**Task item:** Beginning with the line that contains "1128 | 5 | 5 |", transcribe every line through the end of the entries exactly as written, and reproduce nothing else.

*** Excerpted data Section Begins ***

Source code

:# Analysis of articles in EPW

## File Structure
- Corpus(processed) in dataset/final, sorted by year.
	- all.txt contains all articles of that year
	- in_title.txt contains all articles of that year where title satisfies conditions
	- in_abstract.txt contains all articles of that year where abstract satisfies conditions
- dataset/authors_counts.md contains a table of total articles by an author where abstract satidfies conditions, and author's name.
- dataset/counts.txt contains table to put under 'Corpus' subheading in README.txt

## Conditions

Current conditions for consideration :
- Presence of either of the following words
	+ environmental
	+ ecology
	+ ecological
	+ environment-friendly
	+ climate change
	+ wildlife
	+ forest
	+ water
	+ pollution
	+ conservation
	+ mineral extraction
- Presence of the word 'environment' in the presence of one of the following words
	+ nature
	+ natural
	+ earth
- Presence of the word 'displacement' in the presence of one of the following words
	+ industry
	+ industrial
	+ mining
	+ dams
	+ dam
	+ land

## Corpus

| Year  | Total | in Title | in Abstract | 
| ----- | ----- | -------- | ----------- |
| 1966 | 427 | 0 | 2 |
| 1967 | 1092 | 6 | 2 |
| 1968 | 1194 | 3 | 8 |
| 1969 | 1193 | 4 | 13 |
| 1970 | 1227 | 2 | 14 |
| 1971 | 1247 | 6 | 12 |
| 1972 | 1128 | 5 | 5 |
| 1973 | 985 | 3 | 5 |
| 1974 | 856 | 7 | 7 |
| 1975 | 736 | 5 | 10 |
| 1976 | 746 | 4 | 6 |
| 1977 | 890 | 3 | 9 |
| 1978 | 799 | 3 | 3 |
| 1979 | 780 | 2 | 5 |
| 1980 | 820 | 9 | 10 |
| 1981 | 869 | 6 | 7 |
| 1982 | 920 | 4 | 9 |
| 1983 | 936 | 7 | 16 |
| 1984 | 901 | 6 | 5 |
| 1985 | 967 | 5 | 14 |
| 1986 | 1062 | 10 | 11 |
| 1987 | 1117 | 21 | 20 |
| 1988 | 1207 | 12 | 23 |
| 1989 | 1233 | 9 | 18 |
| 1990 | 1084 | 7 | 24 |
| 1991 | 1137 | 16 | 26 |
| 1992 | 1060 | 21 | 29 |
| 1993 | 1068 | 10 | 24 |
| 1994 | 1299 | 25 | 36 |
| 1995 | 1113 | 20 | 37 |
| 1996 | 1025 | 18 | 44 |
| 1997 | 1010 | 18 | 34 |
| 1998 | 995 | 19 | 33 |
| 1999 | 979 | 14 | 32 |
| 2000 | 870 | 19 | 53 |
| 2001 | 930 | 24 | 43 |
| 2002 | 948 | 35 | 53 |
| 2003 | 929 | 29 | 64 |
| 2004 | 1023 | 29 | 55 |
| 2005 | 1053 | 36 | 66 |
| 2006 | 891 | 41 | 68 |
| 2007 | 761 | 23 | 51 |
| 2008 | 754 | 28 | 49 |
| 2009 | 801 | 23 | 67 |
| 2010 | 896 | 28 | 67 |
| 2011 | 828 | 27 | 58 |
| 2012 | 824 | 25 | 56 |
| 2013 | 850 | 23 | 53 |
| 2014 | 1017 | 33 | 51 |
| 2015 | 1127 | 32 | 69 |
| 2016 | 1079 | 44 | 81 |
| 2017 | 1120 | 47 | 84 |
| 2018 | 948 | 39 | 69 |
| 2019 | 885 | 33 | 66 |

*** Excerpted data Section Ends ***

**Answer for the task:**
| 1972 | 1128 | 5 | 5 |
| 1973 | 985 | 3 | 5 |
| 1974 | 856 | 7 | 7 |
| 1975 | 736 | 5 | 10 |
| 1976 | 746 | 4 | 6 |
| 1977 | 890 | 3 | 9 |
| 1978 | 799 | 3 | 3 |
| 1979 | 780 | 2 | 5 |
| 1980 | 820 | 9 | 10 |
| 1981 | 869 | 6 | 7 |
| 1982 | 920 | 4 | 9 |
| 1983 | 936 | 7 | 16 |
| 1984 | 901 | 6 | 5 |
| 1985 | 967 | 5 | 14 |
| 1986 | 1062 | 10 | 11 |
| 1987 | 1117 | 21 | 20 |
| 1988 | 1207 | 12 | 23 |
| 1989 | 1233 | 9 | 18 |
| 1990 | 1084 | 7 | 24 |
| 1991 | 1137 | 16 | 26 |
| 1992 | 1060 | 21 | 29 |
| 1993 | 1068 | 10 | 24 |
| 1994 | 1299 | 25 | 36 |
| 1995 | 1113 | 20 | 37 |
| 1996 | 1025 | 18 | 44 |
| 1997 | 1010 | 18 | 34 |
| 1998 | 995 | 19 | 33 |
| 1999 | 979 | 14 | 32 |
| 2000 | 870 | 19 | 53 |
| 2001 | 930 | 24 | 43 |
| 2002 | 948 | 35 | 53 |
| 2003 | 929 | 29 | 64 |
| 2004 | 1023 | 29 | 55 |
| 2005 | 1053 | 36 | 66 |
| 2006 | 891 | 41 | 68 |
| 2007 | 761 | 23 | 51 |
| 2008 | 754 | 28 | 49 |
| 2009 | 801 | 23 | 67 |
| 2010 | 896 | 28 | 67 |
| 2011 | 828 | 27 | 58 |
| 2012 | 824 | 25 | 56 |
| 2013 | 850 | 23 | 53 |
| 2014 | 1017 | 33 | 51 |
| 2015 | 1127 | 32 | 69 |
| 2016 | 1079 | 44 | 81 |
| 2017 | 1120 | 47 | 84 |
| 2018 | 948 | 39 | 69 |
| 2019 | 885 | 33 | 66 |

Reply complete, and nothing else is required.